John P. Calamos, Sr.: We’ve been investing in non-U.S. companies since the late 1980s, so our process reflects decades of perspective.
Our global and international funds are managed by a seasoned team that carefully researches companies, industries, economies and long-term societal trends. As part of this research, our team members travel around the world, where they meet with company management teams and gain firsthand knowledge of businesses, as well as broader social and regional trends. We monitor risks in many ways and actively adjust portfolios to capitalize on emerging opportunities.
Our approach differs from passive mutual funds that simply try to replicate a global stock index. Passive funds can’t respond to changes in the markets the same way actively managed funds do, and investors may end up with more downside than they expect.
Q. Nick, the U.S. economy has been growing steadily, and the U.S. stock market has delivered strong returns over recent years. If that’s true, why should investors include—or increase—allocations to mutual funds that invest in the global stock market?
Nick Niziolek: There are exciting growth trends and innovative companies all over the world, and global funds can draw from a wider pool of these opportunities. In Calamos Global Equity Fund (CIGEX), we provide shareholders with access to growth potential in the U.S. and around the world.
This is important because although the U.S. economy may be the largest in the world, it accounts for less than one-quarter of the global economy, and non-U.S. companies already represent nearly one-half of the global equity market. Also, while the U.S. economy is expanding, there are also positive economic trends in Europe and many emerging markets. A number of these countries outside the U.S. are in earlier phases of the economic cycle and may grow faster than the U.S. over the next few years.
Q. Nick, tell us about some countries your team currently favors.
NN: We’ve found many opportunities in India, where economic reforms are creating tailwinds for growth. In my view, media reports often understate the pace and scope of these reforms and overemphasize some of the near-term headaches associated with these positive changes. We’ve visited India many times and have gained valuable perspective from local business owners and executive management teams. At times our optimism about India has run counter to market sentiment, but I believe it has served us well. (See this March 2017 post and this December 2016 post.)
We’ve also identified a diverse group of Chinese companies with compelling fundamentals that we believe can benefit from long-term growth themes, such as the rise of the global consumer. (See this related blog post.)
Q. Would you give us another example of a global growth theme reflected in your positioning?
NN: We believe the expansion of financial technology, or FinTech, can support the long-term growth prospects of many companies around the world. Our enthusiasm for FinTech reflects the insights we’ve gathered in our travels. Many emerging markets are much more advanced than the U.S. in their adoption of FinTech. In China, for example, we’ve seen street musicians put out QR codes instead of passing the hat for donations, and cash is rarely used in local markets.
Q. John, you’ve been investing for 48 years. What closing advice do you have for investors regarding global asset allocation?

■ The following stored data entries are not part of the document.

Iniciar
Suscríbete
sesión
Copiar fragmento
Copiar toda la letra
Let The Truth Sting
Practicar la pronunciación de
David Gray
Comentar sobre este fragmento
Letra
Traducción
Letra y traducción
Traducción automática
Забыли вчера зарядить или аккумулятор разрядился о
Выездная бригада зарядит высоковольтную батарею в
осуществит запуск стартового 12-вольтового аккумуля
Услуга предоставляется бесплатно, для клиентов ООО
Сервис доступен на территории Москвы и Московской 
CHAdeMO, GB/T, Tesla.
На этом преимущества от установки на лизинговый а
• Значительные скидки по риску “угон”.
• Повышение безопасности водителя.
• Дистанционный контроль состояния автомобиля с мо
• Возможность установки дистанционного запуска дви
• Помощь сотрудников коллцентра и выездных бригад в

JC: Globalization has provided some of the most exciting opportunities I’ve seen during my investment career, and I expect this to continue. However, because investing in global stocks is a long-term proposition, investors should approach global asset allocation strategically.

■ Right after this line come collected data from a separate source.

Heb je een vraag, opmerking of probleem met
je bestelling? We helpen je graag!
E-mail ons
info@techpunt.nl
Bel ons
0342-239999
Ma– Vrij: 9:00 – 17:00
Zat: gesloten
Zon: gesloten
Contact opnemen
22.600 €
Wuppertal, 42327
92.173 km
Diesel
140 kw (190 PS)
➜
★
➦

Don’t try to “time” the market. Over the short term, markets can move up and down quickly in response to events or even just headlines. Investors who respond to this noise by changing their allocations are more likely to get whipsawed and miss the good days. (See these charts for the impact on an investment portfolio when investors miss out on just 5 days of non-U.S. developed markets or emerging markets.)
Instead, work with your financial advisor to develop a strategic plan based on your long-term financial objectives and risk tolerance.